The younger La Paiva, Philip, was at that moment wooing Annette in a stockroom.

“Get away from me before I beat you,” was her response.

“If you would only let me show you what kind of man I am,” he protested, palms out, as if to show he had nothing to hide. “I know what you must think of me—privileged young cad flirting with the help. But it’s not like that. I noticed you my first day at the hotel. ‘There’s a different spirit about her,’ I told myself. ‘She’s not your everyday servant, that’s for sure.’”

“You’re annoying. Get away from me before I beat you,” she repeated. She’d had to hide her book and pretend to be actually washing linen when he came in, and earnestly desired him to go.

“It’s true I can’t offer you marriage,” he went on. “You see? I’m being perfectly honest. You can’t say I’m trying to pull wool over anybody’s eyes.”

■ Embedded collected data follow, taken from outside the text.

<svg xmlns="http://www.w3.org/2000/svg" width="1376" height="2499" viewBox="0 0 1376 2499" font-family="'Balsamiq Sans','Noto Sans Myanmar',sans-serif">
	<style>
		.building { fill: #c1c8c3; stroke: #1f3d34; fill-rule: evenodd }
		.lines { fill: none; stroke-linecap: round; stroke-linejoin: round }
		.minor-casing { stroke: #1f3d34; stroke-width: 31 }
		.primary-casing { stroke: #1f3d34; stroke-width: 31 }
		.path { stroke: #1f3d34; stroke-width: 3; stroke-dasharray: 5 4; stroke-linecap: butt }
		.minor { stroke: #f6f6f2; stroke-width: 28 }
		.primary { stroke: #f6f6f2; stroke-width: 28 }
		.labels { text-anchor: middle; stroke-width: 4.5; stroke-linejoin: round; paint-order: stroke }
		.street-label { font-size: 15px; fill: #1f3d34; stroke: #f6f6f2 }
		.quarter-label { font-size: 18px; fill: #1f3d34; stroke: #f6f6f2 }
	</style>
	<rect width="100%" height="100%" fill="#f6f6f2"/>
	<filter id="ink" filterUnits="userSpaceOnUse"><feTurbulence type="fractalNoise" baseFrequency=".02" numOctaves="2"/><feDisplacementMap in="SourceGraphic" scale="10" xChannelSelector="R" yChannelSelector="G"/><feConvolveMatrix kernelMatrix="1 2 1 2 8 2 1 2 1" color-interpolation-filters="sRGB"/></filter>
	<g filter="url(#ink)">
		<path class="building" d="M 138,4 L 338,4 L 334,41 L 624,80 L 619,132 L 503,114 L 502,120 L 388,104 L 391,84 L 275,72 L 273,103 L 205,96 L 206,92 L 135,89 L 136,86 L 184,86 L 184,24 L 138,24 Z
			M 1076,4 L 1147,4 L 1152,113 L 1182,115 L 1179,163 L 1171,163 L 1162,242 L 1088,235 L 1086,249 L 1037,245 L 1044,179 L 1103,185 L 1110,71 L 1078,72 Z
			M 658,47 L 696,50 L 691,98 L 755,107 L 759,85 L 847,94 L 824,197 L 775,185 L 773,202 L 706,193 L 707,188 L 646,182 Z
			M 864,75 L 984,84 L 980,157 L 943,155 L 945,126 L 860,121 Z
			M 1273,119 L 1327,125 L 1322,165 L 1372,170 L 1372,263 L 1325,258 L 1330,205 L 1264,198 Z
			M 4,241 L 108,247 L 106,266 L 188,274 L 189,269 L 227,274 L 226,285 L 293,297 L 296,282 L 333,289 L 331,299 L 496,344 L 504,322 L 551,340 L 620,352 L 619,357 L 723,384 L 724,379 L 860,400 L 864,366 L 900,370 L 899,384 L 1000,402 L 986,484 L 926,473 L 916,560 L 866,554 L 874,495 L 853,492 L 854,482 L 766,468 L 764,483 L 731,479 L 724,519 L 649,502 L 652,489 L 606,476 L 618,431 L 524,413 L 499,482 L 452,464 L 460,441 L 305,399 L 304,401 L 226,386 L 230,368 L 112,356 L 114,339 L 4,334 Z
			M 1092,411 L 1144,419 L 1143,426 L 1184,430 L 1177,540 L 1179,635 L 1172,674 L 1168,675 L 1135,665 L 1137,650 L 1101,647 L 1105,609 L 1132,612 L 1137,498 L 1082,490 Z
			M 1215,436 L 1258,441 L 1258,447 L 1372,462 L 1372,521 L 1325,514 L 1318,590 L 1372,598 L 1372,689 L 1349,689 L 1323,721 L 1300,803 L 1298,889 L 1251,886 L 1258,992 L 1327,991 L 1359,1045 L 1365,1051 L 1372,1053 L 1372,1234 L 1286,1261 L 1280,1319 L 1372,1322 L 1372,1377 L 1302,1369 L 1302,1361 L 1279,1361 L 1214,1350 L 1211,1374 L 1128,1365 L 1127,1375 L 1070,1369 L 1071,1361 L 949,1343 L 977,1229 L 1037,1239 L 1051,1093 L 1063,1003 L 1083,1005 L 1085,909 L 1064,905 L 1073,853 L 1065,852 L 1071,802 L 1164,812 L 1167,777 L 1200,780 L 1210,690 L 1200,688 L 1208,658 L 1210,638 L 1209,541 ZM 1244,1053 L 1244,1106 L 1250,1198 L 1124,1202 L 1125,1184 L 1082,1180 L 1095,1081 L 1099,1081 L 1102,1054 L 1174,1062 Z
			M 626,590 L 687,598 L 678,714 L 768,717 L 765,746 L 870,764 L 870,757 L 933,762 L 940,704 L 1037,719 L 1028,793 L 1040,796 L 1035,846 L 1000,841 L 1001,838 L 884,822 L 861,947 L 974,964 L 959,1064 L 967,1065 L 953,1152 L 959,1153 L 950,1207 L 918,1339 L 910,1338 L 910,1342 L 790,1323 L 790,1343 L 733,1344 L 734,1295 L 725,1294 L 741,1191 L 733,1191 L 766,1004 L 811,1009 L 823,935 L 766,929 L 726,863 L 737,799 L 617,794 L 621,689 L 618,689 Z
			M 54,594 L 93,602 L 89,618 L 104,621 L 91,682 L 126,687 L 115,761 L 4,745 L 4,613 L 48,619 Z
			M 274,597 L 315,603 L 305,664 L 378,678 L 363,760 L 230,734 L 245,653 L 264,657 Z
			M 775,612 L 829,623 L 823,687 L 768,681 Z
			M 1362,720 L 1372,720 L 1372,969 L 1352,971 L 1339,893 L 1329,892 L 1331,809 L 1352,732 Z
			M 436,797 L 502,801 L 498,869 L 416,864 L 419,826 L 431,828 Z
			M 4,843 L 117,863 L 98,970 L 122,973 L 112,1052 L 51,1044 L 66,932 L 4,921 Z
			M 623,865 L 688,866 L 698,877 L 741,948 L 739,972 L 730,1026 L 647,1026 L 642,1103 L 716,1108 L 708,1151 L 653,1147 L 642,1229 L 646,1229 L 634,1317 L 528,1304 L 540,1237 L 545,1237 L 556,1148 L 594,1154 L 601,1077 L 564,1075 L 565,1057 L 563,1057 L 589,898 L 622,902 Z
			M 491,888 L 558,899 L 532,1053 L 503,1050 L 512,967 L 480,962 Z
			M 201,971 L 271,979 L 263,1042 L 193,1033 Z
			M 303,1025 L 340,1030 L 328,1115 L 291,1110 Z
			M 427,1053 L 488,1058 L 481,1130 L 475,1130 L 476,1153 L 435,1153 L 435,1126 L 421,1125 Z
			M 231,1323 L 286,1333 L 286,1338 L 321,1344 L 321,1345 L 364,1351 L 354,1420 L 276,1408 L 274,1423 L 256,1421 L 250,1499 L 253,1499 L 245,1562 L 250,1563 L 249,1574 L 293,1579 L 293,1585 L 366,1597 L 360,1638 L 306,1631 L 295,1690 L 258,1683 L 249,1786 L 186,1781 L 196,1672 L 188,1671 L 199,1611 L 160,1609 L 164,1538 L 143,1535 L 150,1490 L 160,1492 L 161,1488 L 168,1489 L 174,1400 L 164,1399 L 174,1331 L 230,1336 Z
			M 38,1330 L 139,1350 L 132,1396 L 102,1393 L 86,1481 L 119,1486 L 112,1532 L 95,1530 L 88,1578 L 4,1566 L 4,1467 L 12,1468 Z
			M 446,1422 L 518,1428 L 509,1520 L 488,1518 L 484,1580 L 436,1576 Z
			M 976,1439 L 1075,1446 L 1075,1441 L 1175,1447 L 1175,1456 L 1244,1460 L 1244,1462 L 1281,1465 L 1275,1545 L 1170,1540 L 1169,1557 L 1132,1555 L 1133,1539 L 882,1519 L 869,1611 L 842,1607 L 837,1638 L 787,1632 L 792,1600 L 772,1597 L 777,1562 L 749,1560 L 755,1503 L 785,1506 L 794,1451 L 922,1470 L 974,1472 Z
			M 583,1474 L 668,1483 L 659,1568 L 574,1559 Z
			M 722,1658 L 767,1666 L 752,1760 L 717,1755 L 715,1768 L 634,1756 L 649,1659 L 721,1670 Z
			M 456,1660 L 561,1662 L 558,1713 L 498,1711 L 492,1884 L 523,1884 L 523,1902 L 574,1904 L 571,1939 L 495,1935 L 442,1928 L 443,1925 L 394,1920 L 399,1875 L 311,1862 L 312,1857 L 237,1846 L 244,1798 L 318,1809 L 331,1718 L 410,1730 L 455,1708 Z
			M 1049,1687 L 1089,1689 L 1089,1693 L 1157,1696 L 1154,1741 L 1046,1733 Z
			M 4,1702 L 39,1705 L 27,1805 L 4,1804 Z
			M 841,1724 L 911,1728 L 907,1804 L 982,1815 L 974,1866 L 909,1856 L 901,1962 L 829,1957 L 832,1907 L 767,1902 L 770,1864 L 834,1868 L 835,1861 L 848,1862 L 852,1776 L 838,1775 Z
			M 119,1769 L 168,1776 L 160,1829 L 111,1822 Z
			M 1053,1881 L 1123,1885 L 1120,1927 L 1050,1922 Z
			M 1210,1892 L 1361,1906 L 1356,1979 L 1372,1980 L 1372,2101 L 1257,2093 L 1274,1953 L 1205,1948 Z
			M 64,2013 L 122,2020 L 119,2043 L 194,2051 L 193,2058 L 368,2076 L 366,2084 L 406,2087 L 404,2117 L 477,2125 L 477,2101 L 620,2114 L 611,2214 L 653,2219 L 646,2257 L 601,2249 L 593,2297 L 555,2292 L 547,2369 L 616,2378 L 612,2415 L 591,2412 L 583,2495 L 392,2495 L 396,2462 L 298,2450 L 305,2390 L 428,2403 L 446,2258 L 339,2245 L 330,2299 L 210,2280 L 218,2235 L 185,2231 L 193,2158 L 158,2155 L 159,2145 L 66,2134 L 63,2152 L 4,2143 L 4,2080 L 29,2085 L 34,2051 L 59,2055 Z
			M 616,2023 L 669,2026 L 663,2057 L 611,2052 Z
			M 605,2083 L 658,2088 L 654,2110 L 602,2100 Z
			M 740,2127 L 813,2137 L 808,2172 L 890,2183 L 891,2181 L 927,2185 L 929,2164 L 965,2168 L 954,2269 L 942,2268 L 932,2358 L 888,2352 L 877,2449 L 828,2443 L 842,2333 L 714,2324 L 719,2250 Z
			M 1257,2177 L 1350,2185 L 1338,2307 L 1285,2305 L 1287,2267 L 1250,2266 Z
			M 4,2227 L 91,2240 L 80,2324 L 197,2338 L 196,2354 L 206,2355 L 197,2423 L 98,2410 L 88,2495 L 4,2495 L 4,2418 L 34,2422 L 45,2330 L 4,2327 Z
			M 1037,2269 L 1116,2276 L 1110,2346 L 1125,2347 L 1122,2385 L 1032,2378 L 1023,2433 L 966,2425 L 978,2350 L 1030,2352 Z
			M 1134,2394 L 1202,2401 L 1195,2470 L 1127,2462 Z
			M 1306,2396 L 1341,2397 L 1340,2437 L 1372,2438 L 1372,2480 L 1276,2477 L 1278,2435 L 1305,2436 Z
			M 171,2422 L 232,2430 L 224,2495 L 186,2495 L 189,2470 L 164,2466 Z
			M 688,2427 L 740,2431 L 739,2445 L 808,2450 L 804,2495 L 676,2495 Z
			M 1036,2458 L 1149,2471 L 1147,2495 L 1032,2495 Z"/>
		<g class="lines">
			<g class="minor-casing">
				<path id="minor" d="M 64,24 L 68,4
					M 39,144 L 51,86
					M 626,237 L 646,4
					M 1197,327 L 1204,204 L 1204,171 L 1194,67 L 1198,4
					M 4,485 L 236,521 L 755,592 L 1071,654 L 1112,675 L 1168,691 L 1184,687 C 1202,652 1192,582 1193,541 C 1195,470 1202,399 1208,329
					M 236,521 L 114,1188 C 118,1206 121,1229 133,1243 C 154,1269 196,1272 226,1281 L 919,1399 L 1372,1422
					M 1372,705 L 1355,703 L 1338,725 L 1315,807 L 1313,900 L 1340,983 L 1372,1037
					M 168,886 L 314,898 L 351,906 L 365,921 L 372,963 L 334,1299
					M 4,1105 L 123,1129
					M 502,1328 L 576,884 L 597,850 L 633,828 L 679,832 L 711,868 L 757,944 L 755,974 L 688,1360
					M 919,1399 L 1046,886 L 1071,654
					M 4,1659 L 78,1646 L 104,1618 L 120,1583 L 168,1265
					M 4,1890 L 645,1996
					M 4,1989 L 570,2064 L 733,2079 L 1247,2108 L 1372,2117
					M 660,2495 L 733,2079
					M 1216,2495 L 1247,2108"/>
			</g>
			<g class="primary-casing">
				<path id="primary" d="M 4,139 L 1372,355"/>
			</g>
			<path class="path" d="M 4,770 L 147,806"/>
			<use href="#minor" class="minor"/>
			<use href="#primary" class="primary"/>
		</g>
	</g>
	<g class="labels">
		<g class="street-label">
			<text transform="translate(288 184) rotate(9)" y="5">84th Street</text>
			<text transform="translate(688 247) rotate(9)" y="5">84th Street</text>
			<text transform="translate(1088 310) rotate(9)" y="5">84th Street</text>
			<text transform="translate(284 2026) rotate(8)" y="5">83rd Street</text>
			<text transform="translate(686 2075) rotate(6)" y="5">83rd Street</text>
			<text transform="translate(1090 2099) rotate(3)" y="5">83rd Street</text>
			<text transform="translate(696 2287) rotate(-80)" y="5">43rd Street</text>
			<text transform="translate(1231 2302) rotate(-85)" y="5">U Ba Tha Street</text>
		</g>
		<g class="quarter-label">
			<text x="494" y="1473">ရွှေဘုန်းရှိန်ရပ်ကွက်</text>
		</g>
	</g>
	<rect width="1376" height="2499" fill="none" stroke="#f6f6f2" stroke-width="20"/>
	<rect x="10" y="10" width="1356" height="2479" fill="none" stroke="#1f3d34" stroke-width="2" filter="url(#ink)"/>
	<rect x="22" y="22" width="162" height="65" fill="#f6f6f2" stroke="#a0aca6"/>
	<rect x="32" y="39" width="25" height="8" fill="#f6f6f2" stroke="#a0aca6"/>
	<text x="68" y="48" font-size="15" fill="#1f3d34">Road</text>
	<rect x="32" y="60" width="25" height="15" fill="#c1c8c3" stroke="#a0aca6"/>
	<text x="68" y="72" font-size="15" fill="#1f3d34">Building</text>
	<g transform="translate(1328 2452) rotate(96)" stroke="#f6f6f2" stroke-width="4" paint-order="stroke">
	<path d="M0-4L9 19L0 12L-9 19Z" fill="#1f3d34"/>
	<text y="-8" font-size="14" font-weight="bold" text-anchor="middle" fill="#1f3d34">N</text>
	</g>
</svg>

She held up a fresh bedsheet as a fluttering wall between them, then proceeded to fold it. “Get away from me before I beat you.”

“Look—I’ll understand if you’re too modest to actually engage in full carnal relations with me. But will you at least consent to my watching you defecate?”

“This is your last warning.”

“I can see you’re a blunt sort of girl, so I’ll put it bluntly: How much do I need to pay you to take a shit in front of me whilst I pleasure myself?”

Having completed the folding of the sheet, she lay it neatly on a pile, then proceeded to thrash him to within, as they say, an inch of his life (no ruler being nearby with which to ascertain the exact veracity of this expression). Suffice it to say that the cries he emitted would have alerted a passing ornithologist to the possible presence of an undiscovered bird in distress, and the tears he shed would not have shamed a young shepherdess in torment over a lamb lost on her watch. A thick blackish blood spewing from his decartilaged nose, like the sluggish, unlit tide of the Styx; his welted eyes temporarily blind beneath mushroomed, wine-dark lids; he fumbled his way out of the stockroom, too ashamed to tell a soul.

Annette, pleased with the upshot of their chat, returned to her book and thoroughly enjoyed the rest of her afternoon.